The phrase ‘unstructured data’ has been around for some time and is typically applied to text, image and video. The complimentary phrase, ‘structured data’, has become synonymous with relational data. If we think about how much information is contained in some typical sources of data it would be something like this:
Simple tables are where I started my career – most data for an application stored in tables without necessarily normalising. Where there was related data we had to hand-code the joins! Relational data needs no introduction. Graph is interesting as it seems to be a way of making some ‘structure’ from what formerly was thought of as ‘unstructured’ especially when applied to text. The remainder then contain increasing amounts of information – natural language, images and video have far more complexity than relational data but have posed a problem for computers to process. The recent explosion in AI capabilities (thanks to Moore’s law) have started unlocking the values of this harder-to extract data.
I would argue that these phrases are misleading and that ‘unstructured’ sends the wrong message to non-technical colleagues or clients. The Wikipedia entry for unstructured data cites a study concluding around 90% of a corporation’s data is ‘unstructured’. As IT professionals we should be encouraging more desire to exploit this data. I would like a better terms for it, how about ‘Rich Data’? And so what to call ‘structured’ data – I did think ‘Simple’ but that makes it sound it should be cheaper to deal with than is actually is. So, to conclude, how about ‘Structured’ and ‘Rich’ or is there a better term out there?
I recently completed an excellent book which examines how to deal with information presented as text. It’s called Taming Text from Manning. The authors do a good job of introducing each topic and explain how a number of open source tools can be applied to the problems each topic presents. I’ve not studied the latter but the former are a great introduction.
I have summarised each topic, below:
- It’s hard to get an algorithm to understand text in the way humans can. Language is complex and an area of much academic study. Text is everywhere and contains plenty of potentially useful information.

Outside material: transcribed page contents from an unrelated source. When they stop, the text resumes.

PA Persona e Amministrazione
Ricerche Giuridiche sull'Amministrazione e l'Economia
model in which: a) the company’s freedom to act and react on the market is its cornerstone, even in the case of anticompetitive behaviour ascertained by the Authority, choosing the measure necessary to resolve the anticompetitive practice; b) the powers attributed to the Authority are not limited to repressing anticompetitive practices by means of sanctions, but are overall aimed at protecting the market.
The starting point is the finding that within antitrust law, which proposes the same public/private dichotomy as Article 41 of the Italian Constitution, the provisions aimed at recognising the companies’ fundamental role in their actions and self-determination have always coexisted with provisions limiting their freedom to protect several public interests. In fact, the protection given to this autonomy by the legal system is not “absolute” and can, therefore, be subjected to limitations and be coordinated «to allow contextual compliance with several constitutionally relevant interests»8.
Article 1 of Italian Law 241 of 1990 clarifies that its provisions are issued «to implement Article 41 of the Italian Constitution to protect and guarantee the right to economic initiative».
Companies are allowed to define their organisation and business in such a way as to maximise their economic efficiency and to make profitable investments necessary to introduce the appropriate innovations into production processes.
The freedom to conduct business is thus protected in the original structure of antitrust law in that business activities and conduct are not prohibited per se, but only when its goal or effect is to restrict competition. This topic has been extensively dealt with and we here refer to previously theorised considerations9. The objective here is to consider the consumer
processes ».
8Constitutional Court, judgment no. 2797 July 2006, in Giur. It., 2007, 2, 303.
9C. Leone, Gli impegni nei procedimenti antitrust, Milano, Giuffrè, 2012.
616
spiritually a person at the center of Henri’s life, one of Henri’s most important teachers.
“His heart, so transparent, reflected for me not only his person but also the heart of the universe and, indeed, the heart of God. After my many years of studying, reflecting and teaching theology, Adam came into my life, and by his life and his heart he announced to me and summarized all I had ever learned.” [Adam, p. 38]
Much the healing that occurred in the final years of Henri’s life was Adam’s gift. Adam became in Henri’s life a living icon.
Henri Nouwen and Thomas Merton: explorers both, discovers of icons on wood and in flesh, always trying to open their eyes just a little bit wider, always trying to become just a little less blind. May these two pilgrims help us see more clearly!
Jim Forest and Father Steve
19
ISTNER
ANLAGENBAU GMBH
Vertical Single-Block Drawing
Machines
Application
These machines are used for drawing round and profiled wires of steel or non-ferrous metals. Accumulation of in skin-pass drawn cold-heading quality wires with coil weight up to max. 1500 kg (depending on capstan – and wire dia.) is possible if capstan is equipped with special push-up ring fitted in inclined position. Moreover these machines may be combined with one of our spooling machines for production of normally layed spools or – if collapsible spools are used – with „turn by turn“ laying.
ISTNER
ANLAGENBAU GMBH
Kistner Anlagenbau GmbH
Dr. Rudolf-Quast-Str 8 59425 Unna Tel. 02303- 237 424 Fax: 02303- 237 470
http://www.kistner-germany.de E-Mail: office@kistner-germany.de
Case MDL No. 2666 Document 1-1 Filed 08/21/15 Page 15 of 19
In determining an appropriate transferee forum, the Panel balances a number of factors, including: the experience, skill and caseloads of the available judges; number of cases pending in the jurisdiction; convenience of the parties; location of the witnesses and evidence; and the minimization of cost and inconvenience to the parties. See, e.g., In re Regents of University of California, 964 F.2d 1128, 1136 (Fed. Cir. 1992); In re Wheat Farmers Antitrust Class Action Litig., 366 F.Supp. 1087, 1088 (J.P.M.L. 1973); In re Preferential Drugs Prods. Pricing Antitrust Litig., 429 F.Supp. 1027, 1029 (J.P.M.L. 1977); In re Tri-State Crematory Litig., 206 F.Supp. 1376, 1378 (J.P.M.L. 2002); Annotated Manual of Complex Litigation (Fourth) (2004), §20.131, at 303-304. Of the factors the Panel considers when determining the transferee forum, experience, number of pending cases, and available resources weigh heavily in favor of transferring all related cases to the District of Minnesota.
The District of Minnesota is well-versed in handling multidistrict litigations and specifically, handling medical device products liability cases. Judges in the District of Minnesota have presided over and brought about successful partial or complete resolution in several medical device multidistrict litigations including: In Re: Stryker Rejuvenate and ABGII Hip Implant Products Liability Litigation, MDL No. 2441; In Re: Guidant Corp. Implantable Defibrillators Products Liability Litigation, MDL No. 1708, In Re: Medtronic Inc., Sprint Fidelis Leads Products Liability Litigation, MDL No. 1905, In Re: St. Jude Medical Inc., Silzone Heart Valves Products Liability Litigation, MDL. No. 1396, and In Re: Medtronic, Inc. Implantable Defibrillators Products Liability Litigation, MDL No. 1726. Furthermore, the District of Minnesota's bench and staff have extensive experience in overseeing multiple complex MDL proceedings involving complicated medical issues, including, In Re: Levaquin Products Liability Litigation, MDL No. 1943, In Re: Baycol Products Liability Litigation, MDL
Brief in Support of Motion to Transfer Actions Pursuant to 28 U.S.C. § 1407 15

- The first step in dealing with text is to break it down into parts and the most simplistic aim of this step is to extract individual words, however there are a number of approaches and more sophisticated ones will need to handle punctuation. The process of splitting text down is called tokenisation. Individual works may often then be put through a stemming algorithm in order to be able to equate pluralised and different tenses of the same stem. A stem might be a recognisable word but not necessarily.
- In order to search content it must first be indexed which will require tokenisation and stemming and maybe also stop-word removal and synonym expansion. It is also useful, for subsequent ranking, to use an index that allows the distance between words found from the search phrase to be calculated for each document searched. There are a number of algorithmic approaches for ranking results the simplest of which are based on the vector space model. Obviously ranking is an evolving area and the big internet search engines are constantly evolving it. Another refinement that can be applied to search is the key constituent of spell-checking: fuzzy matching.
- Fuzzy matching is another area of academic research with some established algorithms based on character overlap, edit distance and n-gram edit distance which may all be combined with prefix matching using a trie (prefix tree). The most important aspect of fuzzy matching to understand is that different algorithms will be more or less effective depending on the sort of information being matched, for example Movie Titles are best matched on Jaro-Winkler distance but Movie Actors are bet matched with a more exact algorithm given that they are used like brand names.
- It can be useful to be able to extract people, places and things (including monetary amounts, dates, etc.). Again there are a number of algorithms for achieving this including open source implementations from the OpenNLP project. Machine learning can play a part provided there is plenty of tagged (training) examples available, which is especially useful where domain-specific text needs to be ‘understood’.
- Given a large set of documents often there is a requirement to group similar documents. This is a process called clustering and can be observed in operation on news amalgamation sites. Note that clustering does not assign meaning to each cluster. There are a number of established algorithms, many of which are shared with other clustering problems. Given the large volumes and algorithm complexity a real-world clustering task is quite likely to want to make use of parallel processing and this is what the Carrot and Apache Mahout projects provide by building on top of Apache Hadoop.
- Another activity for sets of documents is classification which is similar to clustering but starts with sets of documents that have been assigned to a pre-determined category by a human or other mechanism, for example asking users to tag articles. Example classification tasks are sentiment analysis or rating reviews as positive or negative. Of course there are a number of algorithms and implementations to choose from with each having trade-offs in accuracy and performance.